* _Information_
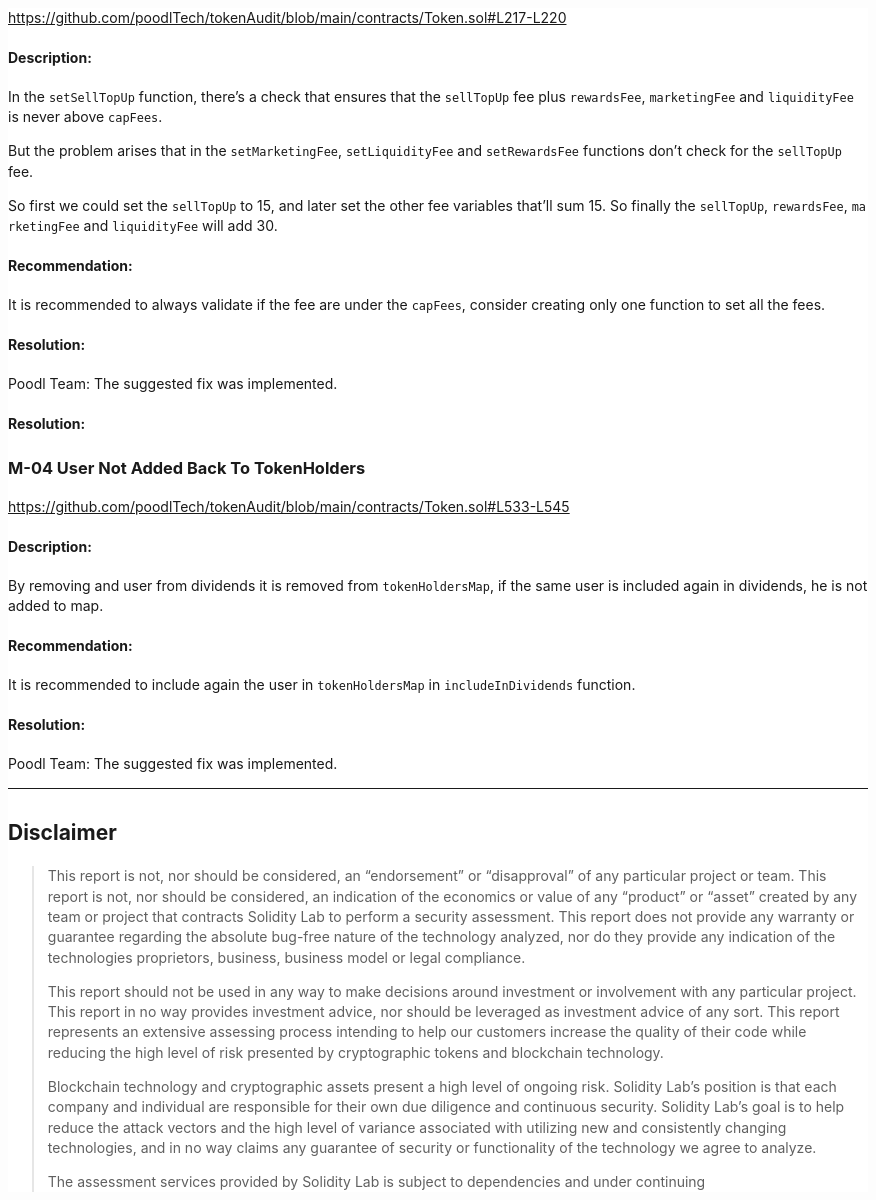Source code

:https://github.com/poodlTech/tokenAudit/blob/main/contracts/Token.sol#L217-L220

#### Description:
In the `setSellTopUp` function, there’s a check that ensures that the `sellTopUp` fee plus `rewardsFee`, `marketingFee` and `liquidityFee` is never above `capFees`.

But the problem arises that in the `setMarketingFee`, `setLiquidityFee` and `setRewardsFee` functions don’t check for the `sellTopUp` fee.

So first we could set the `sellTopUp` to 15, and later set the other fee variables that’ll sum 15. So finally the `sellTopUp`, `rewardsFee`, `marketingFee` and `liquidityFee` will add 30.

#### Recommendation:
It is recommended to always validate if the fee are under the `capFees`, consider creating only one function to set all the fees.

#### Resolution:

Poodl Team: The suggested fix was implemented.



#### Resolution:

### <a id="M04"></a> M-04 User Not Added Back To TokenHolders

https://github.com/poodlTech/tokenAudit/blob/main/contracts/Token.sol#L533-L545

#### Description:
By removing and user from dividends it is removed from `tokenHoldersMap`, if the same user is included again in dividends, he is not added to map.

#### Recommendation:
It is recommended to include again the user in `tokenHoldersMap` in `includeInDividends` function.
 
#### Resolution:

Poodl Team: The suggested fix was implemented.

____

## Disclaimer
> 
> This report is not, nor should be considered, an “endorsement” or “disapproval” of any particular project or team. This report is not, nor should be considered, an indication of the economics or value of any “product” or “asset” created by any team or project that contracts Solidity Lab to perform a security assessment. This report does not provide any warranty or guarantee regarding the absolute bug-free nature of the technology analyzed, nor do they provide any indication of the technologies proprietors, business, business model or legal compliance.
> 
> This report should not be used in any way to make decisions around investment or involvement with any particular project. This report in no way provides investment advice, nor should be leveraged as investment advice of any sort. This report represents an extensive assessing process intending to help our customers increase the quality of their code while reducing the high level of risk presented by cryptographic tokens and blockchain technology.
> 
> Blockchain technology and cryptographic assets present a high level of ongoing risk. Solidity Lab’s position is that each company and individual are responsible for their own due diligence and continuous security. Solidity Lab’s goal is to help reduce the attack vectors and the high level of variance associated with utilizing new and consistently changing technologies, and in no way claims any guarantee of security or functionality of the technology we agree to analyze.
> 
> The assessment services provided by Solidity Lab is subject to dependencies and under continuing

* _What to produce_
Work through the records above and count the lines that hold the string "again". Please give only that figure.

* _Expected answer_
2